● Exercise instructions:
[1] Echo the passage of the onboarding article word for word, starting at "Tip #1: Lead" and ending at "business’s best features.".
[2] In the onboarding article, what share of new hires quit within 45 days of being hired?
[3] Pick up the onboarding article where it stops and keep writing it.

● Provided text:

=-=-=

Hiring new employees is an exciting and challenging step for businesses. New hires can bring in tons of fresh ideas, and help businesses grow if they have proper support from their colleagues and company. While the new hires are generally excited to get started in their new roles, if the onboarding process goes wrong, you might just have added another person who contributes to your overhead rather than your revenue.
As employees become comfortable in their new roles, this new hire honeymoon period can come to an end. Workers quickly adjust to their new roles and settle in, and this can cause them to remove their rose-colored lenses and passion for the company. In fact, up to 20% of new hires quit within 45 days of being hired. Who knows what percentage is staying on the job without achieving the original expectations?
The key to reducing employee turnover and increasing production is a well-thought-out employee onboarding process.
The onboarding process is your only chance to make a first impression on new hires, and how your program unfolds will impact employee retention in your company. Even if you currently have an onboarding program in place, it might not match the expectations of new hires in increasingly remote or hybrid work cultures.
Below are some tips to help you implement or update an onboarding program that helps you retain new hires.
Tip #1: Lead Your Onboarding Program With Company Culture
Your company culture may shine through at your office, but remote workers might miss out on some of your business’s best features.

=-=-=

● Records:
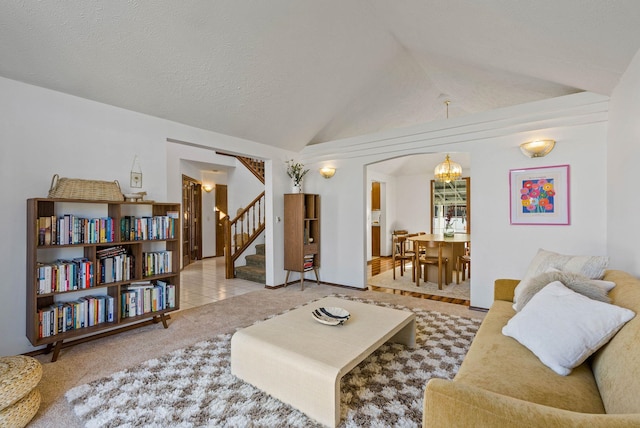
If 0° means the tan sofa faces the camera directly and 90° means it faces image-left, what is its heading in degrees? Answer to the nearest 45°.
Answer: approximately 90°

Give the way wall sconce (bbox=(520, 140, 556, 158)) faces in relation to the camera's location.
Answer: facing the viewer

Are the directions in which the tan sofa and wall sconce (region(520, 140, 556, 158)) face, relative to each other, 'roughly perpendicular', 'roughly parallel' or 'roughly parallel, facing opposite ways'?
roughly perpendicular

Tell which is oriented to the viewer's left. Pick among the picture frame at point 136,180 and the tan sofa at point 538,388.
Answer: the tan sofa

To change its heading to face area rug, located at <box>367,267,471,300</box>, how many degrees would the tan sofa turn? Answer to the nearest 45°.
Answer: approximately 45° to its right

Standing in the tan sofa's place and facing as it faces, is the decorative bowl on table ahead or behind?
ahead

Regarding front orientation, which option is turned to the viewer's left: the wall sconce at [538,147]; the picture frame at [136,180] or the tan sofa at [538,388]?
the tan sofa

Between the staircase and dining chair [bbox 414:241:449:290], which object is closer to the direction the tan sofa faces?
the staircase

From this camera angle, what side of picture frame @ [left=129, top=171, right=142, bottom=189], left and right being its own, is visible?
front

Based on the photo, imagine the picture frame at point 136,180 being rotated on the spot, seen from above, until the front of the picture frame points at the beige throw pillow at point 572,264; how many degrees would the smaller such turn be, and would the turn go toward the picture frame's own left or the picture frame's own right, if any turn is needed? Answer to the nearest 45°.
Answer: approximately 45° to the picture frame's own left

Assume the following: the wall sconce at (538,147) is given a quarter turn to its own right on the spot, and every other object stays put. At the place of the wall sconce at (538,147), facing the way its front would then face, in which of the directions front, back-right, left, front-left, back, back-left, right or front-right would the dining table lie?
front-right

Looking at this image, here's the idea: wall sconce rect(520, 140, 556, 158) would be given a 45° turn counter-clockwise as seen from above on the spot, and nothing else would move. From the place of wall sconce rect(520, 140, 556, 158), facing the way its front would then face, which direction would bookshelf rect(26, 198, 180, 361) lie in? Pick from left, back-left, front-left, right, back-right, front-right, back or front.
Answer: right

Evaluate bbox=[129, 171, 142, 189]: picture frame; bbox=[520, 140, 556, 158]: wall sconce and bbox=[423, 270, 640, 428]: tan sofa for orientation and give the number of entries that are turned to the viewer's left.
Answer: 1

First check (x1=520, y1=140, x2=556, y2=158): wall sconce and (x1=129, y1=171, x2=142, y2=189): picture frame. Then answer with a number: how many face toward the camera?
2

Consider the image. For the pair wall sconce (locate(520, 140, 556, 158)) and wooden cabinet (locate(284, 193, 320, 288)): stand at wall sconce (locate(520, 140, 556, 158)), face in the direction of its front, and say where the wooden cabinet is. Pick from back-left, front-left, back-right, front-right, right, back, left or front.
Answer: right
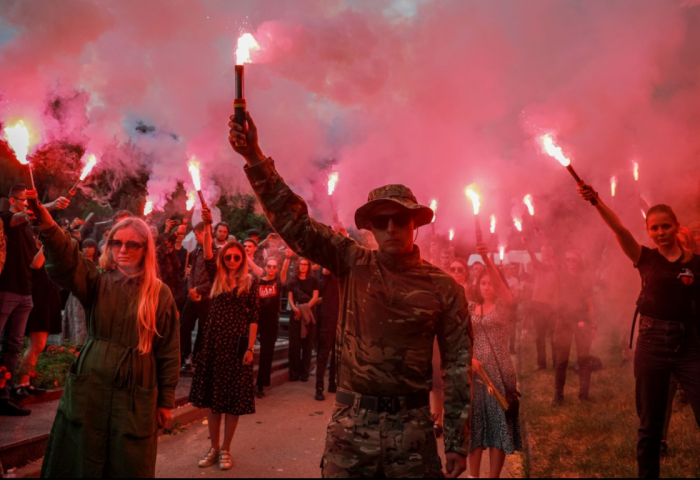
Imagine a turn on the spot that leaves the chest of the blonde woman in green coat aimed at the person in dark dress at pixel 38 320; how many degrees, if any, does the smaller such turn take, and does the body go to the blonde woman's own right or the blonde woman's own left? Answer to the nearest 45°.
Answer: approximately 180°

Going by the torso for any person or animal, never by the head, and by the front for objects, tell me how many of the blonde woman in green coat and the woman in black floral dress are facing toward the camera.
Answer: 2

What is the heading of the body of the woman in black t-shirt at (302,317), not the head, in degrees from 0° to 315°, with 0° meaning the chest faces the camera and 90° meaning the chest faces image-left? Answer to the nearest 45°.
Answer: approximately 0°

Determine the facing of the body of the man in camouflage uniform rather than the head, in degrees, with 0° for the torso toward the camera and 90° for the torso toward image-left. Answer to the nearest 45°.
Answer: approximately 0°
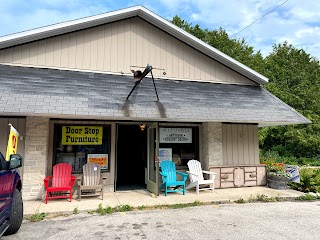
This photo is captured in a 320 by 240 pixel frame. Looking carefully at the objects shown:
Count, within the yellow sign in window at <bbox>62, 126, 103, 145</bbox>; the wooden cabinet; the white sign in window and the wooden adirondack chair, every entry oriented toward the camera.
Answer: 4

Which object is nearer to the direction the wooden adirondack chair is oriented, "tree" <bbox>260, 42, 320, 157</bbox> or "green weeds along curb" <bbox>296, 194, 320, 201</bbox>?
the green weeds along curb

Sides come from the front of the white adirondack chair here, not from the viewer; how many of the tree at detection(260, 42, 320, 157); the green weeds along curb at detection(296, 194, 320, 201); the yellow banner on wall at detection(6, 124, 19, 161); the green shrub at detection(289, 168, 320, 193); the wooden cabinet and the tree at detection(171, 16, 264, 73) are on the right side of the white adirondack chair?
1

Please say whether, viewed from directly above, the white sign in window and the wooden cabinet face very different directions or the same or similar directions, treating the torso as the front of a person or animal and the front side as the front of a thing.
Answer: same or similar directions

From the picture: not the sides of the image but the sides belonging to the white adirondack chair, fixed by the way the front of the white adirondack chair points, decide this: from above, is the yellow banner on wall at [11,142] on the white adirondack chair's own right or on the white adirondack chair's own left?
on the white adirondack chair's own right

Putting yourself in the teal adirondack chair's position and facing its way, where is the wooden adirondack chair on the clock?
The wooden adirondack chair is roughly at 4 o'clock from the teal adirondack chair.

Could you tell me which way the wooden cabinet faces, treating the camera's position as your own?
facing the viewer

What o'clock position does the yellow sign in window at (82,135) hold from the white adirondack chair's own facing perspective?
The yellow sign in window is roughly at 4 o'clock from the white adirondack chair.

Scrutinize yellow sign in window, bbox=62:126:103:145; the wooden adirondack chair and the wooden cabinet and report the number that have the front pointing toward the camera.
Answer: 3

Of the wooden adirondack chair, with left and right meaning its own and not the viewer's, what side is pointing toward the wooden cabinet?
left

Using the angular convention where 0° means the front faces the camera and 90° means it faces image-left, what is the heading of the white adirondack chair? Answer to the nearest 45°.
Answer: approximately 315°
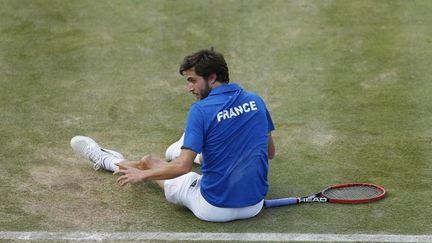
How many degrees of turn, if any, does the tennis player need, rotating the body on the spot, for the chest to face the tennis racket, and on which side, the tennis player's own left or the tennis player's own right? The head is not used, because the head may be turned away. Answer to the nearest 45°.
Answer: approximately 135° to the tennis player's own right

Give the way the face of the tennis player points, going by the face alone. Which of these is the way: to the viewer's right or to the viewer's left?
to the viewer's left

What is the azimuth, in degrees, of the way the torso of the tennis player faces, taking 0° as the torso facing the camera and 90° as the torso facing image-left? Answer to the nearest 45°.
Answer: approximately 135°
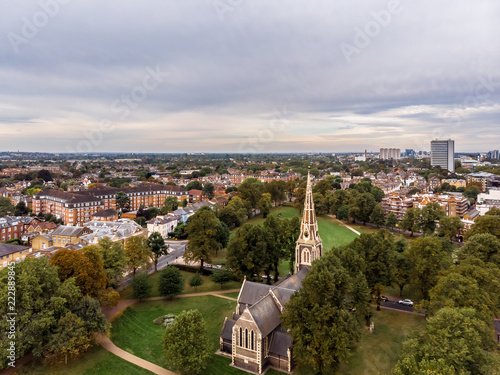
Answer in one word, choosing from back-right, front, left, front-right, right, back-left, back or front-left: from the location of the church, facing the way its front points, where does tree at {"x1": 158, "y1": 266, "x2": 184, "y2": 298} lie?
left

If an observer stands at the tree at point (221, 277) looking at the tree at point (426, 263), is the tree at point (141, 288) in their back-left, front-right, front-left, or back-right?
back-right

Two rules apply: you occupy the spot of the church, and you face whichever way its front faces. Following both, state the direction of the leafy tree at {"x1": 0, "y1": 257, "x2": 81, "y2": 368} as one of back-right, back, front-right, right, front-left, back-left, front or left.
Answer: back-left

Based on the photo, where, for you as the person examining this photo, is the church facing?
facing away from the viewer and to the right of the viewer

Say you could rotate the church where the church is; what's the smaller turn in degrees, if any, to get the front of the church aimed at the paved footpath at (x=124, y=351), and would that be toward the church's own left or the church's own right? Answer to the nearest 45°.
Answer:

=-=-=

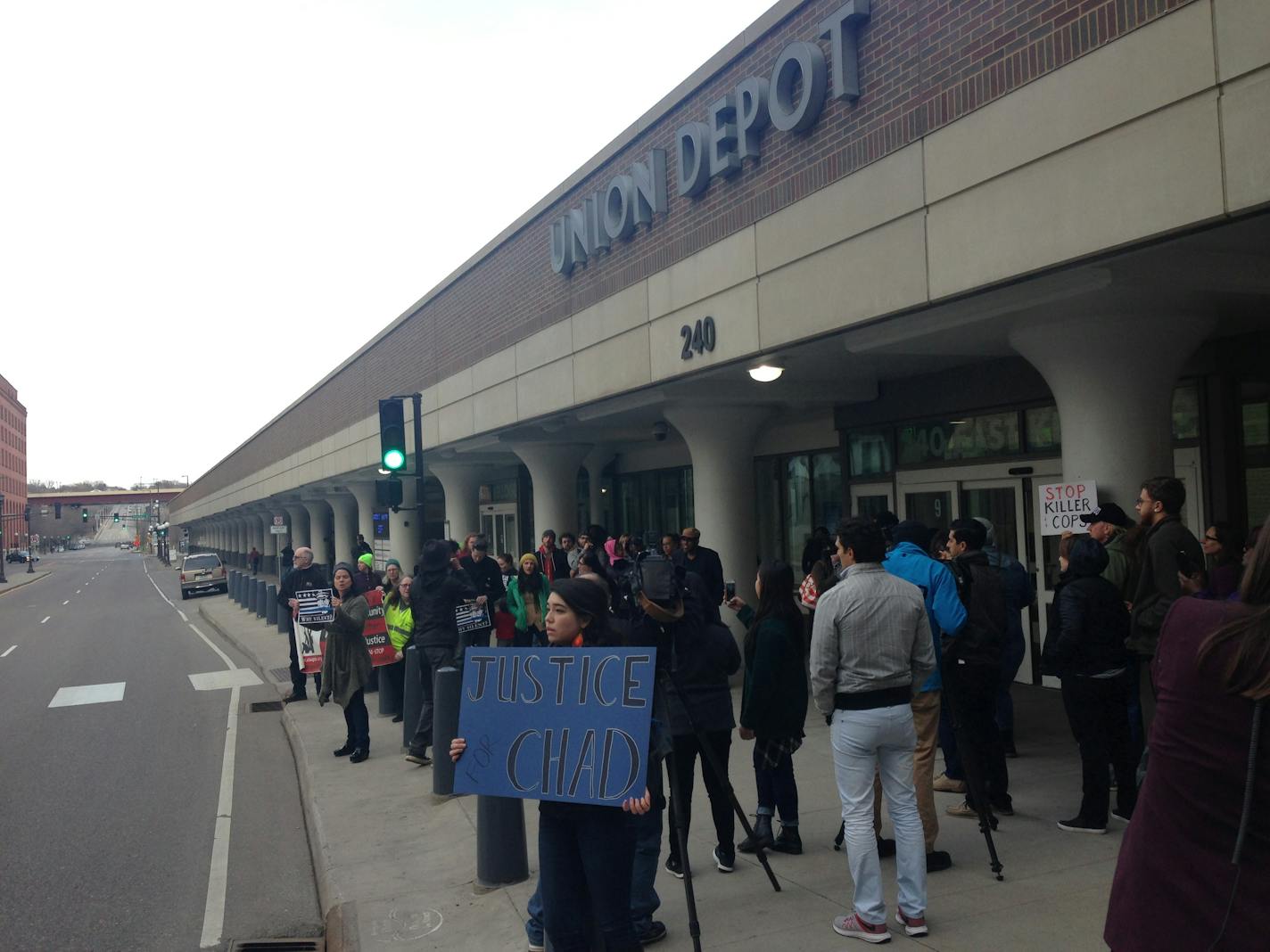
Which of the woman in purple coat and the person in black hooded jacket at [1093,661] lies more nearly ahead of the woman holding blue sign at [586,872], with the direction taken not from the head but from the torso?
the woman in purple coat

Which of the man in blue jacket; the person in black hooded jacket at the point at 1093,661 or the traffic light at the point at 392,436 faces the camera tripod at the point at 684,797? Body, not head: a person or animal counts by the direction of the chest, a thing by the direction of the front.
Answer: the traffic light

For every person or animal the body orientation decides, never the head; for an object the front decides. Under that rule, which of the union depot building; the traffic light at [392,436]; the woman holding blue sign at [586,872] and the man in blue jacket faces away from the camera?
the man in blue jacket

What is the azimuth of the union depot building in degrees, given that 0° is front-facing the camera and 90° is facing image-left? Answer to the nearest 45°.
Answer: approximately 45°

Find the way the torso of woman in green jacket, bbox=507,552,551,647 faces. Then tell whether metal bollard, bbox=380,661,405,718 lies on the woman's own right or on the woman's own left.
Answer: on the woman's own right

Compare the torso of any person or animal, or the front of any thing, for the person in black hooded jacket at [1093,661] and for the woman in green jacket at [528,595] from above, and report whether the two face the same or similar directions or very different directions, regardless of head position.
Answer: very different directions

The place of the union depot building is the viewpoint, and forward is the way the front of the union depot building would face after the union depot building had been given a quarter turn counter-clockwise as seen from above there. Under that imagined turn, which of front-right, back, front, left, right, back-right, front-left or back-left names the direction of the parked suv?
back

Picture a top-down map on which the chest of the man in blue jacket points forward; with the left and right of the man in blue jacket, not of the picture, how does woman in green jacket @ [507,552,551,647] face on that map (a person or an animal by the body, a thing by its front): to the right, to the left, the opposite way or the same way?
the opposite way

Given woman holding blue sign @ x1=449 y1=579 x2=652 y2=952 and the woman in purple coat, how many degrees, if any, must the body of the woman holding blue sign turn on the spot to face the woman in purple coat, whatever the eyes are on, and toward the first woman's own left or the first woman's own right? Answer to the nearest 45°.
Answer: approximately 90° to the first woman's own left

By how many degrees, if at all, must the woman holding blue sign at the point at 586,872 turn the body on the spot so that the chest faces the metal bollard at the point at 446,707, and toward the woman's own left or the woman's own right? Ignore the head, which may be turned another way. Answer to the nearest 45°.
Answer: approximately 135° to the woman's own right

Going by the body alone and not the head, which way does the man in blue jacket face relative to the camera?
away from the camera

=-=-=

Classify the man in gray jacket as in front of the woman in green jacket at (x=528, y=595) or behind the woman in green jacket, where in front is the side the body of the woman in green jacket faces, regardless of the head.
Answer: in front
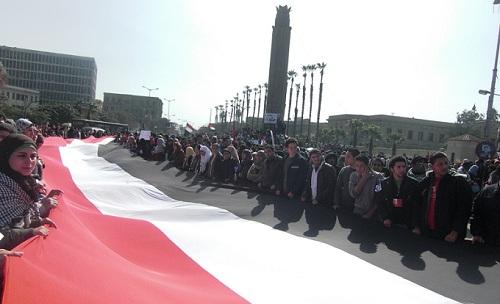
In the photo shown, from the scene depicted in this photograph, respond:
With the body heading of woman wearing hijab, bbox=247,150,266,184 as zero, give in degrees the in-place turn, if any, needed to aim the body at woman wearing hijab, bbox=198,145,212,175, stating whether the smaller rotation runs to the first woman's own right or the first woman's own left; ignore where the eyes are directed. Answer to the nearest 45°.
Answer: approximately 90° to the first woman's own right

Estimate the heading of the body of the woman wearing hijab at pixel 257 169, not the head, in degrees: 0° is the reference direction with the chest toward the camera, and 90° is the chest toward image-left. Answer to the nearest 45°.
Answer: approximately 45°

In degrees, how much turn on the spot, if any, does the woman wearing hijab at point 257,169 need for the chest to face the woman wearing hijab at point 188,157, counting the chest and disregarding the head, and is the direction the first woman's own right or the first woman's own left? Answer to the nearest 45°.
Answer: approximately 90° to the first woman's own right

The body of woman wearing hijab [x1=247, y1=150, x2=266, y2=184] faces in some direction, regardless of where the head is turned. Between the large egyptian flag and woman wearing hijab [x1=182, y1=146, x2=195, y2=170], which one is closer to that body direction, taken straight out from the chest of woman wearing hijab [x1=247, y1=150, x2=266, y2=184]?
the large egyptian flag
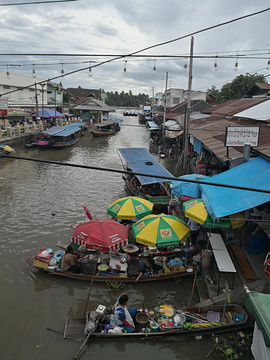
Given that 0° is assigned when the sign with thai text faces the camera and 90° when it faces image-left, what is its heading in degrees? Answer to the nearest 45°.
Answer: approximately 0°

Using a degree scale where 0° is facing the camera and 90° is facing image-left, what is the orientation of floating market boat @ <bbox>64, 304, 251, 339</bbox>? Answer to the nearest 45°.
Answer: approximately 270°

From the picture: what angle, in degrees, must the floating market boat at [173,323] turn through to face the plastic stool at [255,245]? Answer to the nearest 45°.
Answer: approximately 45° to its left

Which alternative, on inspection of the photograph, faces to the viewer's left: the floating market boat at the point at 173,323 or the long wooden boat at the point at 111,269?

=-=-=

● Results of the exercise:
[1]
Tip #1: Lead Your Onboarding Program With Company Culture
Your company culture may shine through at your office, but remote workers might miss out on some of your business’s best features.

[2] Up to 20%.

[3]
When structuring the remote onboarding process, make sure to lead with your company culture. Begin by sending the new hires a copy of your company’s mission statement and values, and make these subjects a focus of the onboarding process. Employees want to work for a company that shares the same values – a sometimes overlooked part of company culture.
Next, think about other parts of your company culture and find ways to tie them into your new hire’s first day on the job. For example, HR managers can build a good buddy program or mentorship program, or peer mentorship, that matches the new hire with an orientation mentor or experienced teammates as their buddy for their first few months at your company. This matching will create a sense of belongings for new hires and make them feel welcome.
Tip #2: Consider A Longer Onboarding Process
Onboarding doesn’t end after one day, one week, or even one month. Because it can take new employees up to eight months to start producing at their peak levels, you may want to consider an onboarding process that lasts 2-3 months, and having an onboarding checklist will make the process easier.
Of course, you don’t want to inundate new hires with a plurality of check-ins every week. Instead, gradually taper off any onboarding or orientation meetings, then complete the process with a final check-in after the employee’s first three months are over.
Make the remote onboarding experience more interesting by virtually introducing your new employees to coworkers across the company. Existing employees should help your new hires get a better understanding of your company culture.
Throughout the first three months, encourage new hires to take notes and come up with questions for any hiring managers or orientation mentors. Not only is this feedback useful for future onboarding, but it helps the employee feel valued in their new role early on.
Tip #3: Start Employee Onboarding Before New Hires Start
Once you know that a new remote employee is joining the team, there’s no need to wait for the first day to start the onboarding process.
Make a care package filled with company swag and have it sent to your new employees’ homes before their first day of work. Everybody loves a surprise, and this gift shows that you’re excited to have them join the team and contribute to a successful onboarding process.
By day one, the new hires should have their first two weeks entirely planned out for them. This first two-week period should consist of:
• Meet-ups with the new hire’s orientation mentor/buddy.
• Meetings with the hiring manager for check-ins.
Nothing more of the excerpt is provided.